This has been a year of a lot of firsts at MIFF, mostly related to the online format of course. The whole thing is kind of like one giant first.
But there's a first for me that also works in context of the traditional festival and its structure.
At the end of my seventh MIFF, I finally saw the closing night film.
It's not a huge surprise, really. The tickets for the opening and closing night films are always extra, like several times as much as a normal ticket, and the only reason I even went to the opening night film last year was that my wife had a film in the festival and she got complimentary passes.
The prospect of attending the closing night film was always complicated by this extra expense, but more than anything, I think the melancholy of the end of the festival may have been a key determining factor in my not attending. It's not like I actually get depressed when MIFF ends, but it's always an exciting time of year for me -- even watching from home -- so attending the film that signifies its ending has always seemed fraught with sorrow. If I'm going to get all gussied up, it should be for a film that looks ahead to two-and-a-half great weeks of movie-watching rather than one that looks back on that period in the past.
Anyway, my complimentary tickets this year included two passes to the spotlight films, something that MIFF could afford to give me since they were priced at only $6 more than the regular films, $20 as opposed to $14. If you're not going to have a gala evening with free alcohol and passed hors d'oeuvres, I guess you don't need to charge people in excess of $100 per ticket.
Since the opening night film First Cow sold out, as you will recall from this post, I spent my complimentary spotlight tickets on Wendy, the middle weekend spotlight film, and the closing night film, Pablo Larrain's Ema.
Yes, it's a bit confusing that I will have films called both Ema and Emma on my year-end list this year. The former is certainly not a Chilean version of the latter.
In fact, it starts off as something visionary and mesmerizing. The opening shot is of a lone traffic light hanging over an empty intersection, aflame, placed in an additional context of eerie melancholy by Nicolas Jaar's immersive score. (You may recall that Larrain likes a good in-your-face score, from his work with Mica Levi on Jackie.)
We then start to meet the main character, played by Mariana Di Girolamo, via the jaw-dropping production of her modern dance troupe. The poster above gives some indication of this. The dancers are in a giant warehouse space with a huge, almost tangible hologram of the sun taking up what looks like more than half the room. Whether this would be possible in real life or not, I can't say, but it is a hypnotizing vision here, as the dancers slink and gyrate in front of this fiery orb whose heat you can almost feel.
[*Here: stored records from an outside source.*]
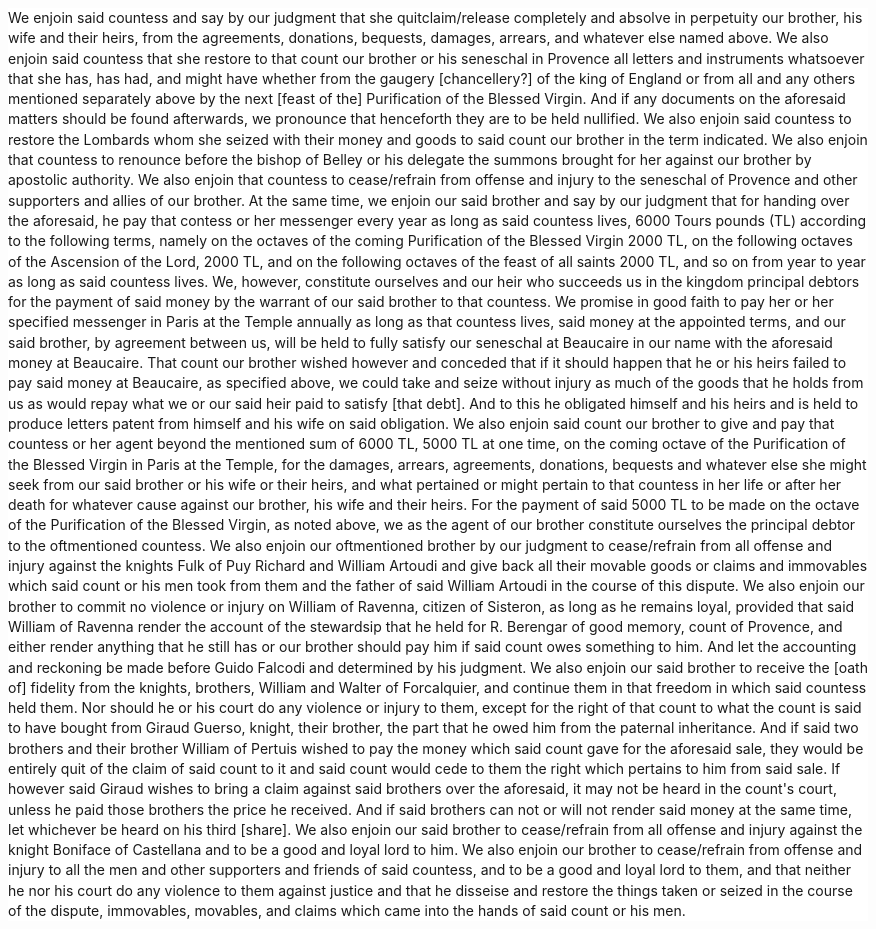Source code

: We enjoin said countess and say by our judgment that she quitclaim/release completely and absolve in perpetuity our brother, his wife and their heirs, from the agreements, donations, bequests, damages, arrears, and whatever else named above.  We also enjoin said countess that she restore to that count our brother or his seneschal in Provence all letters and instruments whatsoever that she has, has had, and might have whether from the gaugery [chancellery?] of the king of England or from all and any others mentioned separately above by the next [feast of the] Purification of the Blessed Virgin.  And if any documents on the aforesaid matters should be found afterwards, we pronounce that henceforth they are to be held nullified.  We also enjoin said countess to restore the Lombards whom she seized with their money and goods to said count our brother in the term indicated.  We also enjoin that countess to renounce before the bishop of Belley or his delegate the summons brought for her against our brother by apostolic authority.  We also enjoin that countess to cease/refrain from offense and injury to the seneschal of Provence and other supporters and allies of our brother.
At the same time, we enjoin our said brother and say by our judgment that for handing over the aforesaid, he pay that contess or her messenger every year as long as said countess lives, 6000 Tours pounds (TL) according to the following terms, namely on the octaves of the coming Purification of the Blessed Virgin 2000 TL, on the following octaves of the Ascension of the Lord, 2000 TL, and on the following octaves of the feast of all saints 2000 TL, and so on from year to year as long as said countess lives.  We, however, constitute ourselves and our heir who succeeds us in the kingdom principal debtors for the payment of said money by the warrant of our said brother to that countess.  We promise in good faith to pay her or her specified messenger in Paris at the Temple annually as long as that countess lives, said money at the appointed terms, and our said brother, by agreement between us, will be held to fully satisfy our seneschal at Beaucaire in our name with the aforesaid money at Beaucaire.  That count our brother wished however and conceded that if it should happen that he or his heirs failed to pay said money at Beaucaire, as specified above, we could take and seize without injury as much of the goods that he holds from us as would repay what we or our said heir paid to satisfy [that debt].  And to this he obligated himself and his heirs and is held to produce letters patent from himself and his wife on said obligation.
We also enjoin said count our brother to give and pay that countess or her agent beyond the mentioned sum of 6000 TL, 5000 TL at one time, on the coming octave of the Purification of the Blessed Virgin in Paris at the Temple, for the damages, arrears, agreements, donations, bequests and whatever else she might seek from our said brother or his wife or their heirs, and what pertained or might pertain to that countess in her life or after her death for whatever cause against our brother, his wife and their heirs.   For the payment of said 5000 TL to be made on the octave of the Purification of the Blessed Virgin, as noted above, we as the agent of our brother constitute ourselves the principal debtor to the oftmentioned countess.
We also enjoin our oftmentioned brother by our judgment to cease/refrain from all offense and injury against the knights Fulk of Puy Richard and William Artoudi and give back all their movable goods or claims and immovables which said count or his men took from them and the father of said William Artoudi in the course of this dispute.  We also enjoin our brother to commit no violence or injury on William of Ravenna, citizen of Sisteron, as long as he remains loyal, provided that said William of Ravenna render the account of the stewardsip that he held for R. Berengar of good memory, count of Provence, and either render anything that he still has or our brother should pay him if said count owes something to him.  And let the accounting and reckoning be made before Guido Falcodi and determined by his judgment.
We also enjoin our said brother to receive the [oath of] fidelity from the knights, brothers, William and Walter of Forcalquier, and continue them in that freedom in which said countess held them.  Nor should he or his court do any violence or injury to them, except for the right of that count to what the count is said to have bought from Giraud Guerso, knight, their brother, the part that he owed him from the paternal inheritance.  And if said two brothers and their brother William of Pertuis wished to pay the money which said count gave for the aforesaid sale, they would be entirely quit of the claim of said count to it and said count would cede to them the right which pertains to him from said sale.  If however said Giraud wishes to bring a claim against said brothers over the aforesaid, it may not be heard in the count's court, unless he paid those brothers the price he received.  And if said brothers can not or will not render said money at the same time, let whichever be heard on his third [share].
We also enjoin our said brother to cease/refrain from all offense and injury against the knight Boniface of Castellana and to be a good and loyal lord to him.  We also enjoin our brother to cease/refrain from offense and injury to all the men and other supporters and friends of said countess, and to be a good and loyal lord to them, and that neither he nor his court do any violence to them against justice and that he disseise and restore the things taken or seized in the course of the dispute, immovables, movables, and claims which came into the hands of said count or his men.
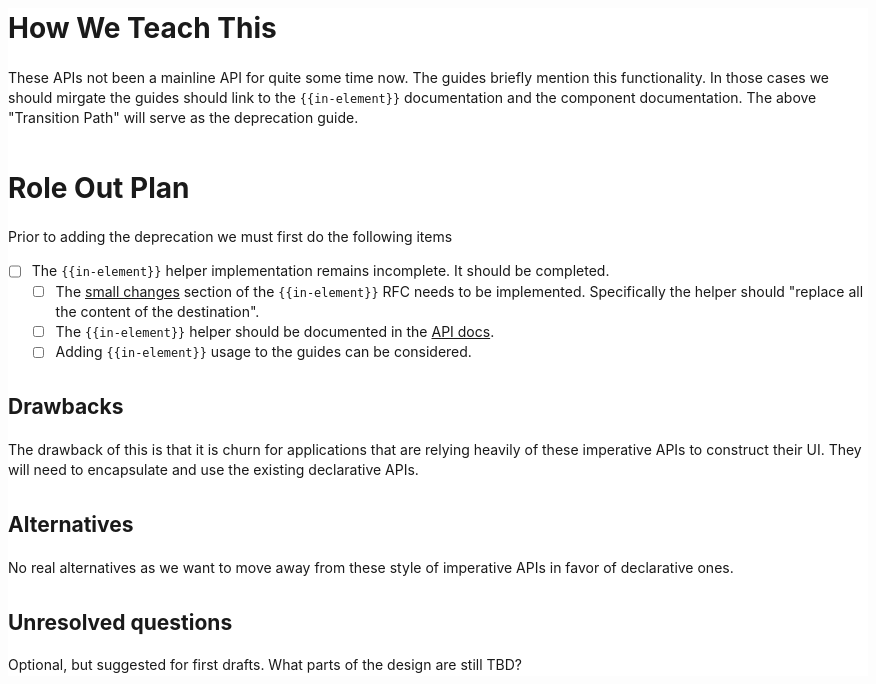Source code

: # How We Teach This

These APIs not been a mainline API for quite some time now. The guides briefly mention this functionality. In those cases we should mirgate the guides should link to the `{{in-element}}` documentation and the component documentation. The above "Transition Path" will serve as the deprecation guide.

# Role Out Plan

Prior to adding the deprecation we must first do the following items

* [ ] The `{{in-element}}` helper implementation remains incomplete. It should be completed.
  * [ ] The [small changes](https://github.com/emberjs/rfcs/blob/master/text/0287-promote-in-element-to-public-api.md#small-proposed-changes) section of the `{{in-element}}` RFC needs to be implemented. Specifically the helper should "replace all the content of the destination".
  * [ ] The `{{in-element}}` helper should be documented in the [API docs](https://emberjs.com/api/ember/release/classes/Ember.Templates.helpers).
  * [ ] Adding `{{in-element}}` usage to the guides can be considered.

## Drawbacks

The drawback of this is that it is churn for applications that are relying heavily of these imperative APIs to construct their UI. They will need to encapsulate and use the existing declarative APIs.

## Alternatives

No real alternatives as we want to move away from these style of imperative APIs in favor of declarative ones.

## Unresolved questions

Optional, but suggested for first drafts. What parts of the design are still
TBD?


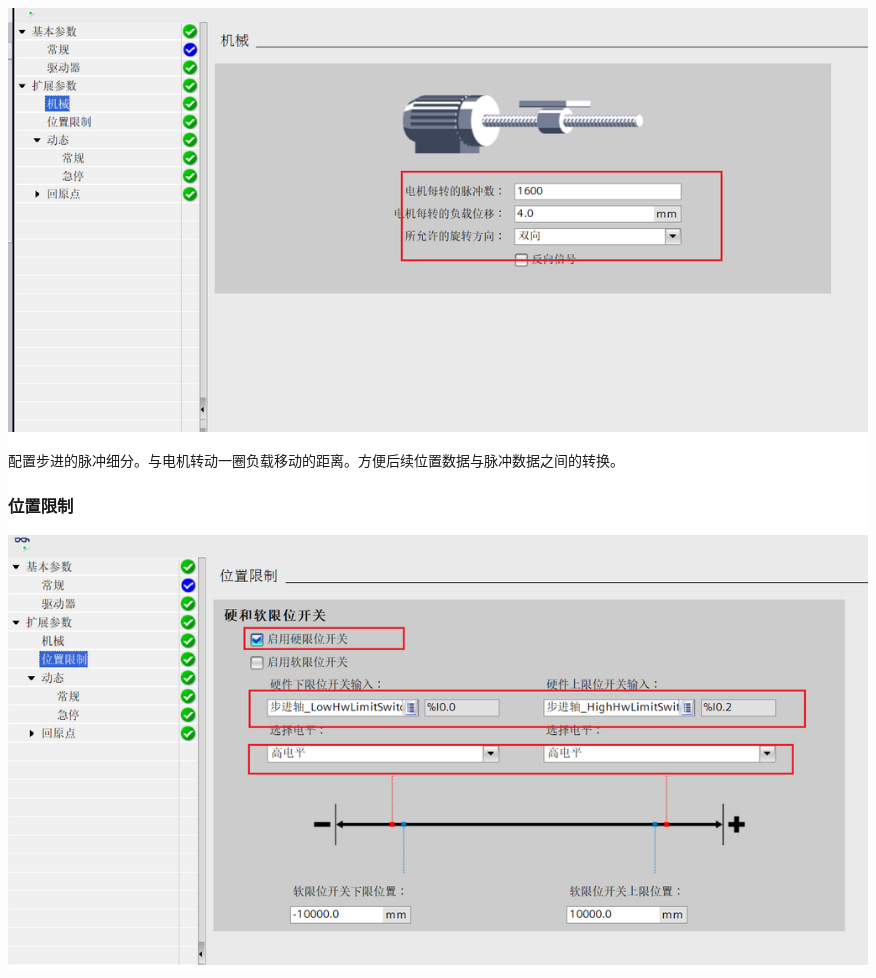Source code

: ![image-20240725175033316](./img/image-20240725175033316.png)

配置步进的脉冲细分。与电机转动一圈负载移动的距离。方便后续位置数据与脉冲数据之间的转换。

### 位置限制

![image-20240725175211258](./img/image-20240725175211258.png)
I wish the film maintained the momentum of this opening passage, whose vibe continues strong for at least the film's first 30 minutes. It starts to lose the thread as it goes, and left us with a lot of questions by the end -- and not the good kind, due to intentional ambiguity by the filmmaker. The story revolves Ema and her husband, the choreographer of the troupe (Gael Garcia Bernal), who give back a child they adopted after his firebug tendencies cause her sister to get severe burns across the side of her face. (No big surprise, I guess, since Ema is handy with a flamethrower herself.) The film should be about the emotionally impossible decision to give up on a child, but it strays from that to its peril, and gets sidetracked on inexplicable tangents like whether reggaeton music is considered good or not.
I recommend it for the vision and for the incredible cinematography and score, but there are a lot of asterisks on this one.
And I'm not reviewing this for ReelGood as I am done with that for this year, thank goodness. (Why review a movie that people have already missed their opportunity to see, is the thinking.)
Thus ends another MIFF. It was a really good one. I saw 11 films, which is pretty typical for me, two of which are very strong contenders for my top ten for the year, which is also pretty typical.
I'll look forward to returning to the brick and mortar version of the festival next year -- we hope -- but the online one has been good to me, and I'm so glad they did it.